YOU LOVE THEM ALL EQUALLY
To understand what makes SpotCo work so well, it helps to understand that Hodges has a knack for viewing the challenges unique to marketing a Broadway show—and there are no shortages of these—as creative opportunities. In no other industry, for example, do agencies represent a cluster of clients who compete so directly with each other, each screaming for attention in The New York Times. This year, four of the plays SpotCo branded—Democracy, Gem of the Ocean, The Pillowman, and Doubt—filled all four Tony nomination slots for Best Play (Doubt won). And it’s not as though Hodges can pick a favorite; as he sees it, that would be like asking a parent to pick a favorite child. “You love them all equally,” he explains. As such, it can be tricky to represent so many competitors. “But the way it plays out is that you have to be very clear about what’s unique about each brand. It challenges us to be really good at branding.”

It would also be difficult to find too many industries that charge their agencies with advertising a product that, essentially, doesn’t exist. But SpotCo’s creative directors, Gail Anderson and Vinny Sainato, work months in advance of a production’s Broadway debut, guided only by a script whose moods are yet to be realized on stage, often by actors yet to be cast.

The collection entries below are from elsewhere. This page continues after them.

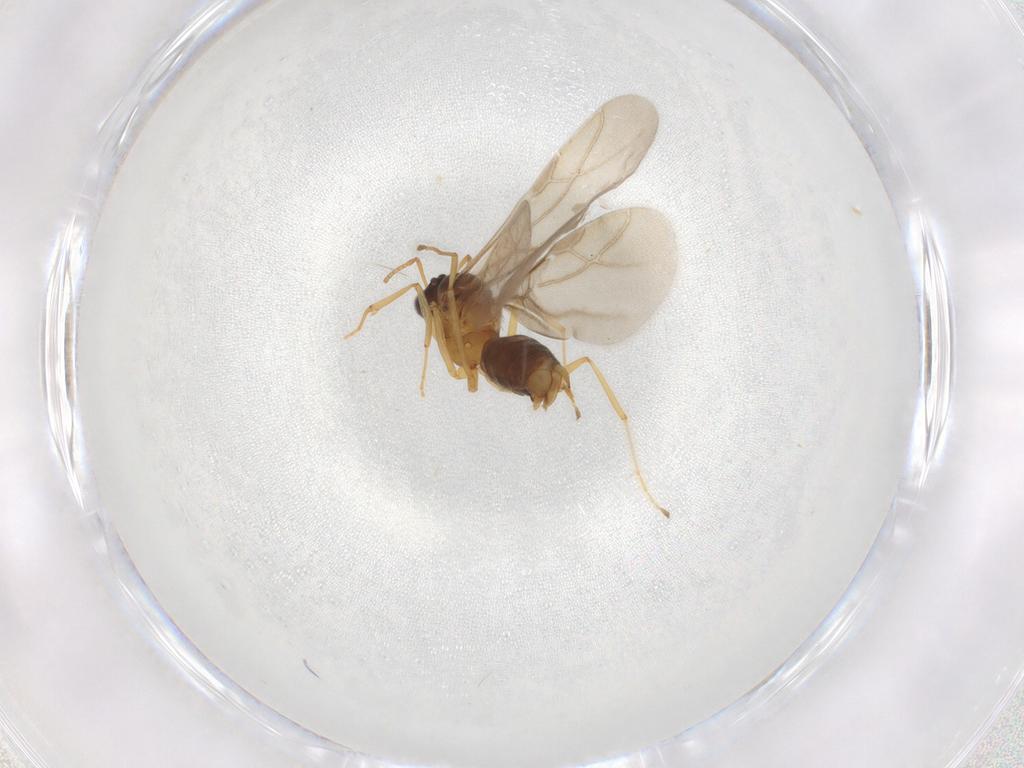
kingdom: Animalia
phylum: Arthropoda
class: Insecta
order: Hymenoptera
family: Formicidae
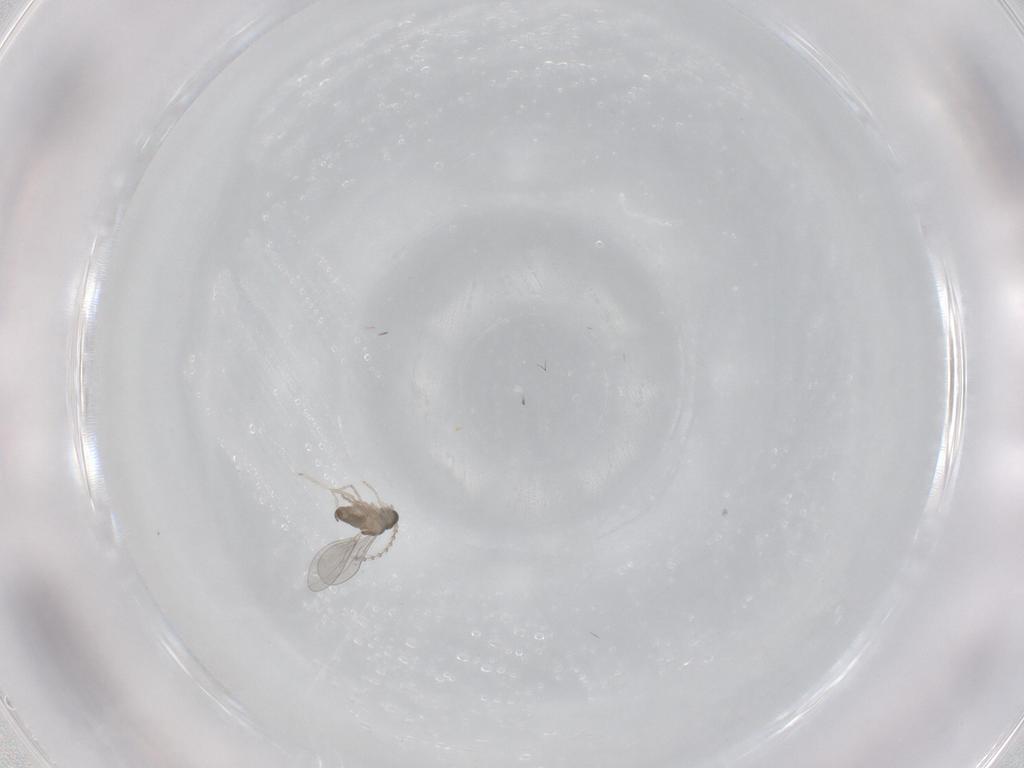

The result is that these creative directors —relying on the producers who live and breathe whatever raw material does exist—are uncommonly close to their clients, and as emotionally invested in each production’s chance to take home a Tony as the producers themselves.


Poster for Martin McDonagh's THE PILLOWMAN. “The producers talked about the claustrophobic confinement of the set,” says Anderson, “the forced perspective and sort of crazed storybook feel.”
It takes a big man to admit, as Hodges did, that he’s found himself secretly wishing for producers to thank SpotCo during a Tony acceptance speech. “We’re here to support from the sidelines,” he says, “but the more emotionally involved we get, the better the work seems to be, so it is inevitable that you would love to think you helped.”

IT'S REALLY SO SIMPLE (THEORETICALLY)
Hodges’ conviction is that a campaign shouldn’t merely visually translate a plot, but make an emotional promise, giving consumers a sense of what it will feel like to see it. “You should be able to look at my ad and feel something that matches the experience of an evening at the theater,” he says. “And the more closely that emotion matches the show, the more successful the campaign.”


Wild postings for this season's modern adaptation of JULIUS CAESAR, starring Denzel Washington as Brutus. Photo illustration by Eddie Guy. “The simplicity of [Guy's] collages felt right for what was going to be a very modern interpretation of Julius Caesar,” says Gail Anderson. “and ultimately, who wouldn't want to look at a big portrait of Denzel?”
It’s no small feat to achieve that emotional parity between the aesthetic of a poster and the experience of a production. The first New York Times ad for Dirty Rotten Scoundrels, a comedy about two con artists, was ultimately what the clients wanted—a lush, deco illustration by David Cowles, based on a 1940s travel poster the producers saw and fell in love with. But the ad didn’t stand out. While the concept successfully evinced all the outrageousness of Dirty Rotten Scoundrels’ French Riviera setting, it lacked humor, breaking Hodges’ almost suspiciously intuitive law of branding Broadway. “If you’re selling a comedy,” he says, rubbing his forehead a little, “have the ads be funny. It’s really so simple.”

Very quickly, SpotCo steered the campaign in the direction of an earlier concept—one proposed by producer Marty Bell, and which had gotten lost in the concepting shuffle— rolling out a series of ads shot by Andrew Eccles that are every bit as much a con game as Dirty Rotten Scoundrels itself. While SpotCo couldn’t really swindle consumers—“There’s laws against that,” jokes Sainato—the ads wink with enough bonhomie to stay clearly on their side. In one ad, Sainato turns one of Broadway’s more aesthetically stifling requisites— whereby every millimeter of ad space is stuffed with critics’ quotations—into an ingenious display of the musical’s humor. Taking a good-natured crack at producers’ tendency to selectively pull one qualifying phrase from otherwise unenthusiastic reviews, the ad features one word from each of six newspapers.